- Mount Echo
Migrant Workers 2022 World Cup
The FIFA World Cup in 2022 will be hosted by the oil-rich nation of Qatar. They won the bid to host the tournament in 2010 and have since undertaken a massive building project to construct stadiums to hold the matches for the tournament. Like many other countries in the region, Qatar has undertaken the “Kafala” system of work sponsorship for migrant workers from countries like Pakistan and Bangladesh. The Kafala system promotes abysmal treatment of migrant workers through low-paying wages (or lack thereof), restrictions in movement of workers and horrible conditions of labor camps where most of these migrant workers live. At the heart of the Kafala system is the right of the employer to hold a worker’s visa or passport. This in turn causes a lack of movement for workers to return to their home country.
The International Break, where players from club soccer teams go back to their home country to play for their national team, happened between March 24 and 30. Within that time, many European national teams such as Germany, the Netherlands and Norway have all demonstrated against the abhorrent conditions of workers in Qatar. A triggering factor has been the February report in the British newspaper The Guardian that over 6,500 migrant workers have died building stadiums for the World Cup in 2022. This sparked outrage all over the world and the problems with the Qatari government’s use of the Kafala system and the treatment of workers resurfaced.
The Norwegian national team were first to send a message about the treatment of workers in Qatar by wearing shirts in the pre-match warm up against Gibraltar, reading “Human Rights, On and Off the Pitch.” In their game against Latvia, the Dutch national team wore shirts in their warm-up saying, “Football Supports Change.” The German national team in their pre-match line up wore shirts that spelled out “Human Rights.”
It was suspected that the English national team were also going to demonstrate in solidarity with workers in Qatar. Instead, Gareth Southgate, manager of the English national team said that, “The FA [Football Association] are working closely with Amnesty International and will be talking with Qatar as well.” He also talked about how he thinks that Amnesty International don’t want to get the games moved, but to work with the Qatari government to better insure workers rights.

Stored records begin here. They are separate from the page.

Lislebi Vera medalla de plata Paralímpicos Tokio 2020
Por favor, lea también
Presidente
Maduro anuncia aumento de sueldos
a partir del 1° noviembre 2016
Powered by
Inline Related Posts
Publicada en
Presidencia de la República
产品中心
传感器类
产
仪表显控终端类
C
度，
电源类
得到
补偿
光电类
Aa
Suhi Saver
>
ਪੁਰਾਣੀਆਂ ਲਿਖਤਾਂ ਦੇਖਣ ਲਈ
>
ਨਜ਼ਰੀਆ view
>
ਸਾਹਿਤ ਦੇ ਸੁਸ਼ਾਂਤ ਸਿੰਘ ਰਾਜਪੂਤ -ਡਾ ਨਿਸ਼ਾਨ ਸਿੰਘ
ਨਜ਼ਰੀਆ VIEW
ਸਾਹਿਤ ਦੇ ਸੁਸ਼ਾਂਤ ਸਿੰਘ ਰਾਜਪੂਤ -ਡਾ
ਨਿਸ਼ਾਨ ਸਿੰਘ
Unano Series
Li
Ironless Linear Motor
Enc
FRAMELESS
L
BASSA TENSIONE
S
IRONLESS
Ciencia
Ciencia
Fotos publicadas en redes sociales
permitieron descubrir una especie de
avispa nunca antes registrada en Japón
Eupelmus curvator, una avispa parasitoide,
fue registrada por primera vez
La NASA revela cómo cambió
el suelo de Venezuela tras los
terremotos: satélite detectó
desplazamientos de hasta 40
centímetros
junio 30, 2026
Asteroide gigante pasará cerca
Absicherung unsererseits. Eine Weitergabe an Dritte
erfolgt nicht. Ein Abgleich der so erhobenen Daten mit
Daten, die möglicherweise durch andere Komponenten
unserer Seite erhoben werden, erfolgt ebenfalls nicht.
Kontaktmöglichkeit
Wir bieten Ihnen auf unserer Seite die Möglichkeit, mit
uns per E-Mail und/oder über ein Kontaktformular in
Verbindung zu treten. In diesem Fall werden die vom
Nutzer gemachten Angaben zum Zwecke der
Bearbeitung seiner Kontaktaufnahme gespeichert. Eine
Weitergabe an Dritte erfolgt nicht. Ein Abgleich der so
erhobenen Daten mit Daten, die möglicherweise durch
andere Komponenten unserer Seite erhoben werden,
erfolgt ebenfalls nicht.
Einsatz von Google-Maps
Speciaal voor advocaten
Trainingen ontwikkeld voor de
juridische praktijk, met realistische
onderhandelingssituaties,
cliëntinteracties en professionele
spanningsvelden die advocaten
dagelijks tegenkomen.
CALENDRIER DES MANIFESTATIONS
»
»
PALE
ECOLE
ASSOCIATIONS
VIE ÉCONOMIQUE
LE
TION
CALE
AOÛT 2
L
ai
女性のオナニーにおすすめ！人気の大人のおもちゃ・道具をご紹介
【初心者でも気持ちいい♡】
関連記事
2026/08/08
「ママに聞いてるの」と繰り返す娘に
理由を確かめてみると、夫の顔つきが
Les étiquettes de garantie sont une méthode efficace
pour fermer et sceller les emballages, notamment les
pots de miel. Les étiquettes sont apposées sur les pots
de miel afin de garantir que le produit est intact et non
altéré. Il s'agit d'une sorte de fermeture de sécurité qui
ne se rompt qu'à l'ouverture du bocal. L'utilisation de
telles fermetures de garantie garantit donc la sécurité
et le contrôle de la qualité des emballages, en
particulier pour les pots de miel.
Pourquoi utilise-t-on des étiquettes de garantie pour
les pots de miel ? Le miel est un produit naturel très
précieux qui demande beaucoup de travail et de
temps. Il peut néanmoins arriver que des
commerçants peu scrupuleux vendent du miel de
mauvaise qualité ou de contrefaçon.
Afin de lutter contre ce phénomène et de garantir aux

There is some resistance within the international scene regarding whether to even have the World Cup in Qatar. Toni Kroos, a German international team player said on the Einfach Mal Luppen podcast that, “I don’t agree with awarding the World Cup to Qatar and there are plenty of reasons why. Migrant workers work non-stop, sometimes in 50-degree heat [122 degrees Fahrenheit].” He also added that “some [migrant workers] don’t have enough food or water, which is insane,” and that “homosexuality is still considered a criminal offense in Qatar and is prosecuted.” Kroos ended his interview saying “Can a boycott really bring change? I don’t think so, but football, with its global reach, could maybe draw attention to these problems.”
However, with an estimated 6,500 migrant workers dead for the sake of building stadiums for this event, some think it is too late for a boycott. Joshua Kimmich, another German international said, “I think we are ten years too late to boycott the World Cup. It was not allocated this year, but a couple of years ago. One should have thought about boycotting back then.”